[Page-level text extractions]
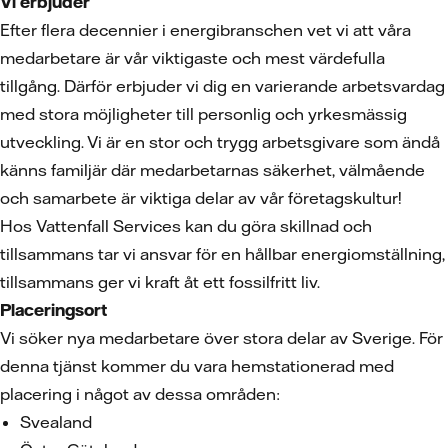
Vi erbjuder
Efter flera decennier i energibranschen vet vi att våra
medarbetare är vår viktigaste och mest värdefulla
tillgång. Därför erbjuder vi dig en varierande arbetsvardag
med stora möjligheter till personlig och yrkesmässig
utveckling. Vi är en stor och trygg arbetsgivare som ändå
känns familjär där medarbetarnas säkerhet, välmående
och samarbete är viktiga delar av vår företagskultur!
Hos Vattenfall Services kan du göra skillnad och
tillsammans tar vi ansvar för en hållbar energiomställning,
tillsammans ger vi kraft åt ett fossilfritt liv.
Placeringsort
Vi söker nya medarbetare över stora delar av Sverige. För
denna tjänst kommer du vara hemstationerad med
placering i något av dessa områden:
Svealand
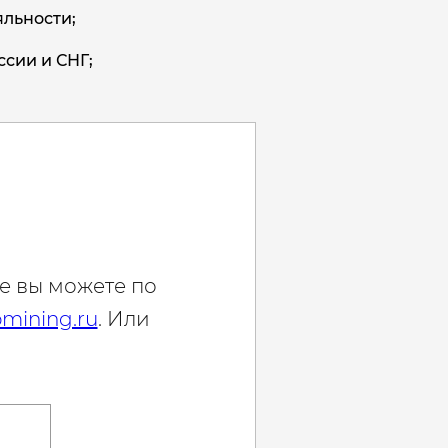
льности;
ссии и СНГ;
е вы можете по
mining.ru
. Или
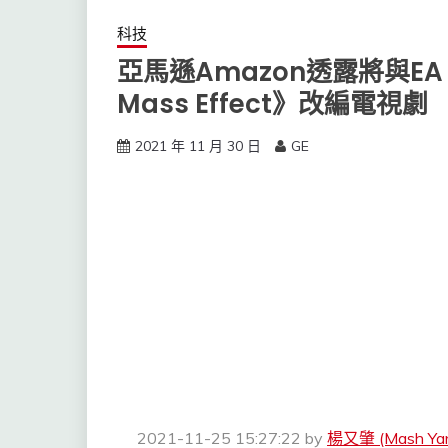
科技
亞馬遜Amazon透露將與EA
Mass Effect》改編電視劇
2021 年 11 月 30 日
GE
2021-11-25 15:27:22
by
楊又肇 (Mash Ya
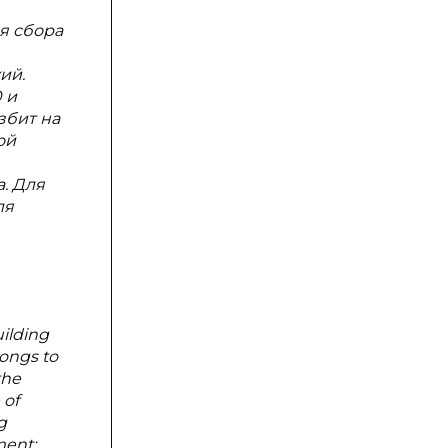
я сбора
ий.
 и
збит на
ой
. Для
ля
uilding
longs to
the
 of
g
ment;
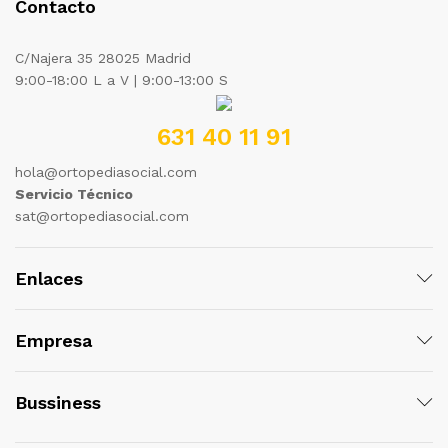
Contacto
C/Najera 35 28025 Madrid
9:00-18:00 L a V | 9:00-13:00 S
631 40 11 91
hola@ortopediasocial.com
Servicio Técnico
sat@ortopediasocial.com
Enlaces
Empresa
Bussiness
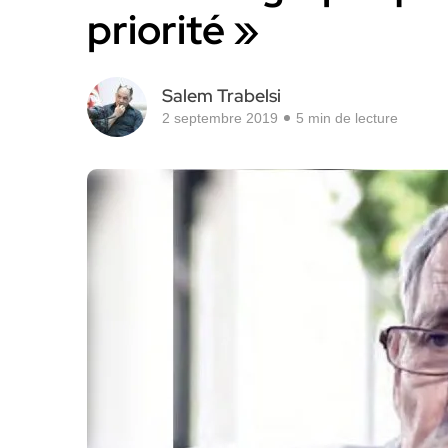
priorité »
Salem Trabelsi
2 septembre 2019
5 min de lecture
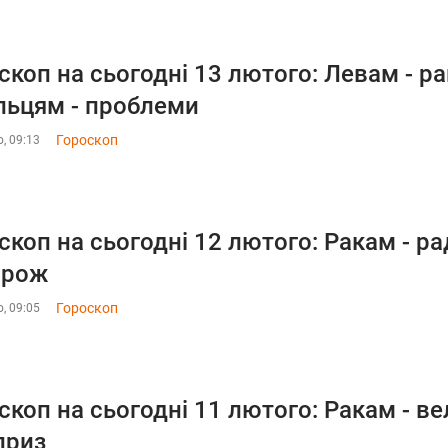
скоп на сьогодні 13 лютого: Левам - р
льцям - проблеми
Гороскоп
, 09:13
скоп на сьогодні 12 лютого: Ракам - рад
орож
Гороскоп
, 09:05
скоп на сьогодні 11 лютого: Ракам - ве
приз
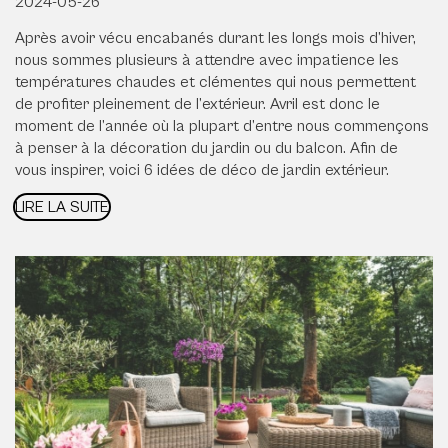
2024-05-26
Après avoir vécu encabanés durant les longs mois d’hiver,
nous sommes plusieurs à attendre avec impatience les
températures chaudes et clémentes qui nous permettent
de profiter pleinement de l’extérieur. Avril est donc le
moment de l’année où la plupart d’entre nous commençons
à penser à la décoration du jardin ou du balcon. Afin de
vous inspirer, voici 6 idées de déco de jardin extérieur.
LIRE LA SUITE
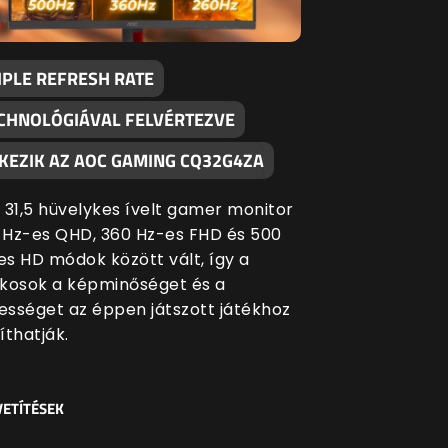
IPLE REFRESH RATE
CHNOLÓGIÁVAL FELVÉRTEZVE
KEZIK AZ AOC GAMING CQ32G4ZA
a 31,5 hüvelykes ívelt gamer monitor
 Hz-es QHD, 360 Hz-es FHD és 500
es HD módok között vált, így a
ékosok a képminőséget és a
ességet az éppen játszott játékhoz
íthatják.
ETÍTÉSEK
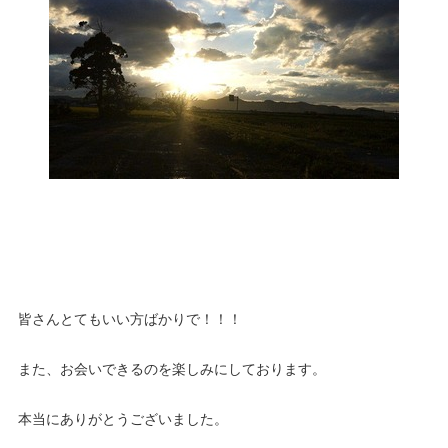
皆さんとてもいい方ばかりで！！！
また、お会いできるのを楽しみにしております。
本当にありがとうございました。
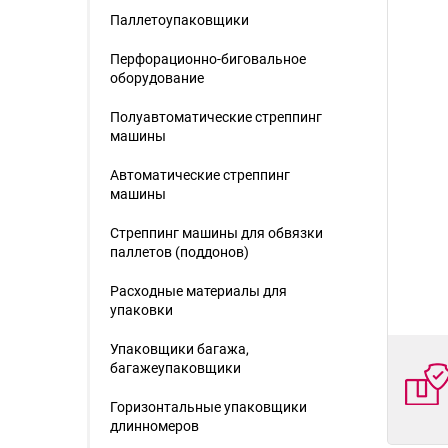
Паллетоупаковщики
Перфорационно-биговальное
оборудование
Полуавтоматические стреппинг
машины
Автоматические стреппинг
машины
Стреппинг машины для обвязки
паллетов (поддонов)
Расходные материалы для
упаковки
Упаковщики багажа,
багажеупаковщики
Горизонтальные упаковщики
длинномеров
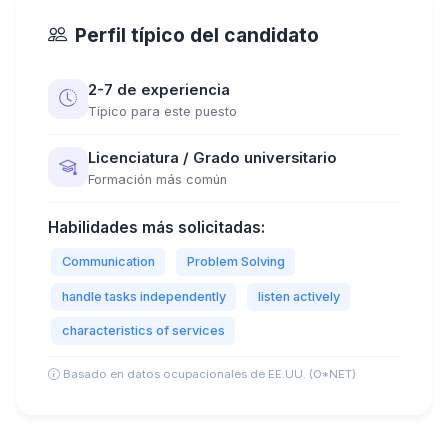
Perfil típico del candidato
2-7 de experiencia
Típico para este puesto
Licenciatura / Grado universitario
Formación más común
Habilidades más solicitadas:
Communication
Problem Solving
handle tasks independently
listen actively
characteristics of services
Basado en datos ocupacionales de EE.UU. (O*NET)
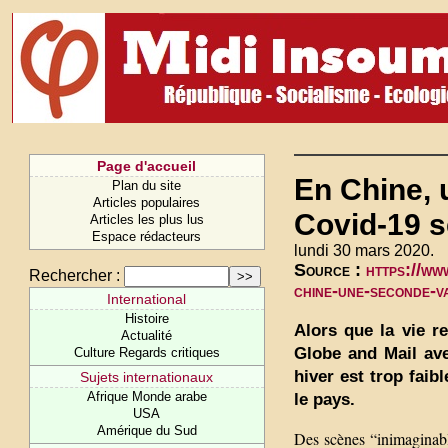
Page d'accueil
En Chine, 
Plan du site
Articles populaires
Covid-19 s
Articles les plus lus
Espace rédacteurs
lundi 30 mars 2020.
Source :
https://ww
Rechercher :
chine-une-seconde-va
International
Histoire
Alors que la vie r
Actualité
Globe and Mail ave
Culture Regards critiques
hiver est trop faib
Sujets internationaux
Afrique Monde arabe
le pays.
USA
Amérique du Sud
Des scènes “inimaginable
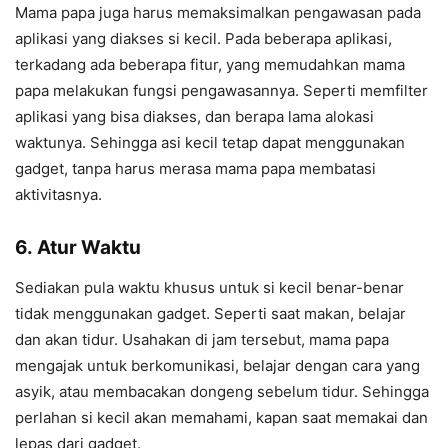
Mama papa juga harus memaksimalkan pengawasan pada
aplikasi yang diakses si kecil. Pada beberapa aplikasi,
terkadang ada beberapa fitur, yang memudahkan mama
papa melakukan fungsi pengawasannya. Seperti memfilter
aplikasi yang bisa diakses, dan berapa lama alokasi
waktunya. Sehingga asi kecil tetap dapat menggunakan
gadget, tanpa harus merasa mama papa membatasi
aktivitasnya.
6.
Atur Waktu
Sediakan pula waktu khusus untuk si kecil benar-benar
tidak menggunakan gadget. Seperti saat makan, belajar
dan akan tidur. Usahakan di jam tersebut, mama papa
mengajak untuk berkomunikasi, belajar dengan cara yang
asyik, atau membacakan dongeng sebelum tidur. Sehingga
perlahan si kecil akan memahami, kapan saat memakai dan
lepas dari gadget.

What to work on
Your task is to repeat the opening line of the entries above and each line after it, ending with the line that has "med stora möjligheter". Do not include the pictures.

Output for this exercise
Vi erbjuder
Efter flera decennier i energibranschen vet vi att våra
medarbetare är vår viktigaste och mest värdefulla
tillgång. Därför erbjuder vi dig en varierande arbetsvardag
med stora möjligheter till personlig och yrkesmässig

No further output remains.